Justice of the Ohio Supreme Court
- In office February 6, 1847 – March 1, 1851
- Preceded by: Reuben Wood
- Succeeded by: Rufus P. Ranney

Member of the Ohio Senate from the Wayne County district
- In office December 6, 1824 – December 3, 1826
- Preceded by: Thomas McMillan
- Succeeded by: Joseph Larwill

Personal details
- Born: February 20, 1790 Stamford, Connecticut, US
- Died: June 27, 1866 (aged 76) Wooster, Ohio, US
- Resting place: Wooster Cemetery
- Party: Whig
- Spouse(s): Jane Galbreath Gennetta Marie Sherwood
- Children: one
- Education: Yale University

= Edward Avery (judge) =

American judge

Edward Avery (February 20, 1790 – June 27, 1866) was a lawyer from Wooster, Ohio, United States, who was an Ohio State Senator and served on the Ohio Supreme Court from 1847 to 1851. He later helped found the College of Wooster and the Wooster Cemetery.

==Biography==
Edward Avery was born February 20, 1790, in Stamford, Connecticut.

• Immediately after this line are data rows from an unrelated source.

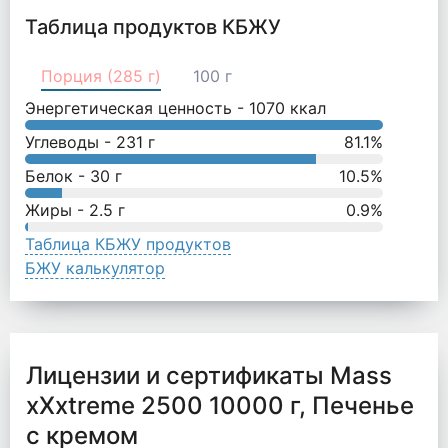
Таблица продуктов КБЖУ
Порция (285 г)
100 г
Энергетическая ценность -
1070
ккал
Углеводы -
231
г
81.1
%
Белок -
30
г
10.5
%
Жиры -
2.5
г
0.9
%
Таблица КБЖУ продуктов
БЖУ калькулятор
Лицензии и сертификаты Mass
xXxtreme 2500 10000 г, Печенье
с кремом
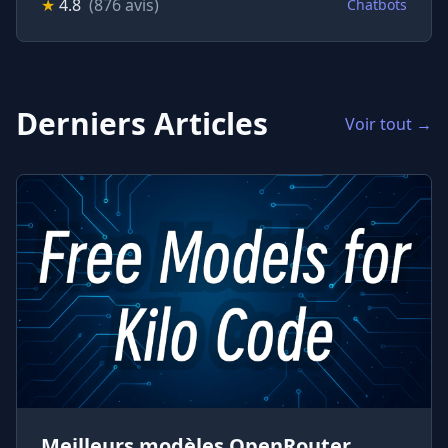
★
4.8
(876 avis)
Chatbots
Derniers Articles
Voir tout →
Meilleurs modèles OpenRouter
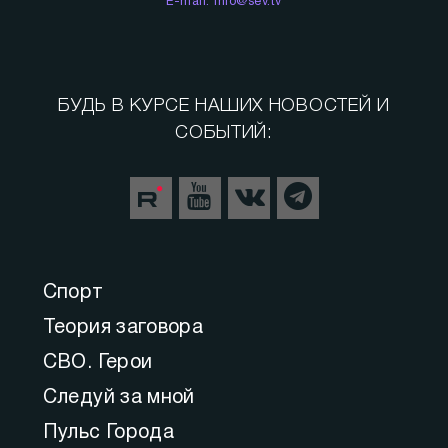
E-mail: info@sev.tv
БУДЬ В КУРСЕ НАШИХ НОВОСТЕЙ И
СОБЫТИЙ:
Спорт
Теория заговора
СВО. Герои
Следуй за мной
Пульс Города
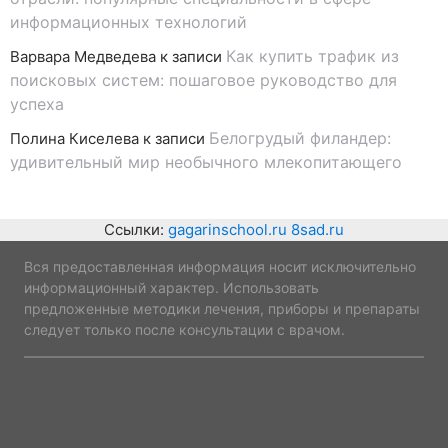
информационных технологий
Как купить трафик из
Варвара Медведева
к записи
поисковых систем: пошаговое руководство для
успеха
Белогрудый филандер:
Полина Киселева
к записи
удивительный мир необычного млекопитающего
Ссылки:
gagarinschool.ru
8sad.ru
Вся предоставленная информация носит исключительно
информационный характер. Использовать
предложенные методики лечения, приборы и препараты
следует только после консультации с врачом.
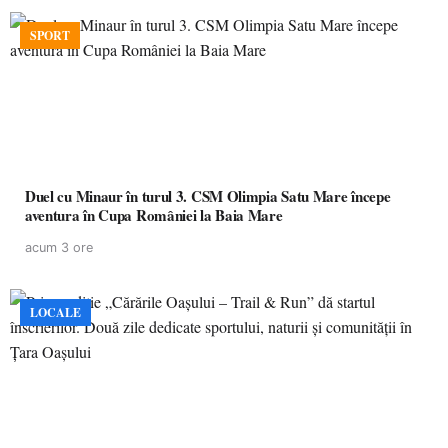
SPORT
Duel cu Minaur în turul 3. CSM Olimpia Satu Mare începe
aventura în Cupa României la Baia Mare
acum 3 ore
LOCALE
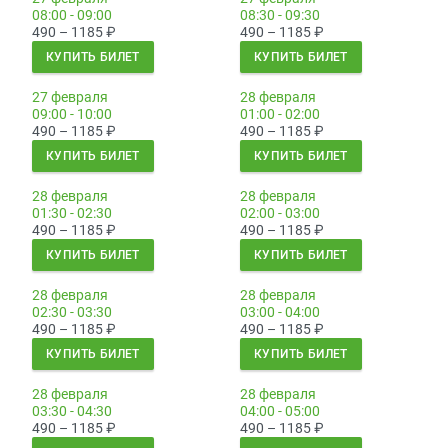
08:00 - 09:00
08:30 - 09:30
490 – 1185
₽
490 – 1185
₽
КУПИТЬ БИЛЕТ
КУПИТЬ БИЛЕТ
27 февраля
28 февраля
09:00 - 10:00
01:00 - 02:00
490 – 1185
₽
490 – 1185
₽
КУПИТЬ БИЛЕТ
КУПИТЬ БИЛЕТ
28 февраля
28 февраля
01:30 - 02:30
02:00 - 03:00
490 – 1185
₽
490 – 1185
₽
КУПИТЬ БИЛЕТ
КУПИТЬ БИЛЕТ
28 февраля
28 февраля
02:30 - 03:30
03:00 - 04:00
490 – 1185
₽
490 – 1185
₽
КУПИТЬ БИЛЕТ
КУПИТЬ БИЛЕТ
28 февраля
28 февраля
03:30 - 04:30
04:00 - 05:00
490 – 1185
₽
490 – 1185
₽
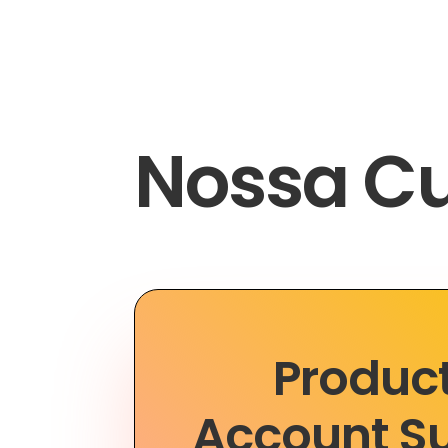
Nossa Cu
Produc
Account S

He graduated with a bachelor's degree in 1810 from Yale University. He studied law and was admitted to the bar in Connecticut in 1813. He traveled to Europe in 1816. In 1817, he became the second lawyer to locate in Wooster, Ohio.

In 1819, Avery was appointed prosecuting attorney of Wayne County, Ohio, and served until 1825. He was elected to the Ohio State Senate in 1824 and served one two-year term. His re-election in 1826 was contested in the Senate, and his seat given to his opponent.

After he complete his service in the Senate, Avery returned to his practice in Wooster. In 1832 he was one of four trustees of the town, and was a school examiner. He also mentored law students.

On January 15, 1847, the Ohio General Assembly elected Avery to a seat on the Ohio Supreme Court to a seven-year term that began February 6, 1847. The judges traveled to each county in the state in those days. The job was arduous, and Avery's health gave out. He submitted his resignation March 1, 1851, and was replaced by the legislature on March 17, 1851.

After returning to Wooster, Avery retired from law practice. He helped establish the College of Wooster and was generous in giving to it. He guarantee the notes to establish the non-denominational Wooster Cemetery. He was an elder in the Presbyterian church.

Avery married Jane Galbreath of Steubenville, Ohio November 25, 1823 or December 28, 1823. She died in 1824, and Avery married Gennette Marie Sherwood on February 3, 1834. Gennette had no children.

Avery died June 27, 1866, at Wooster. He was buried at Wooster Cemetery next to his two wives and daughter.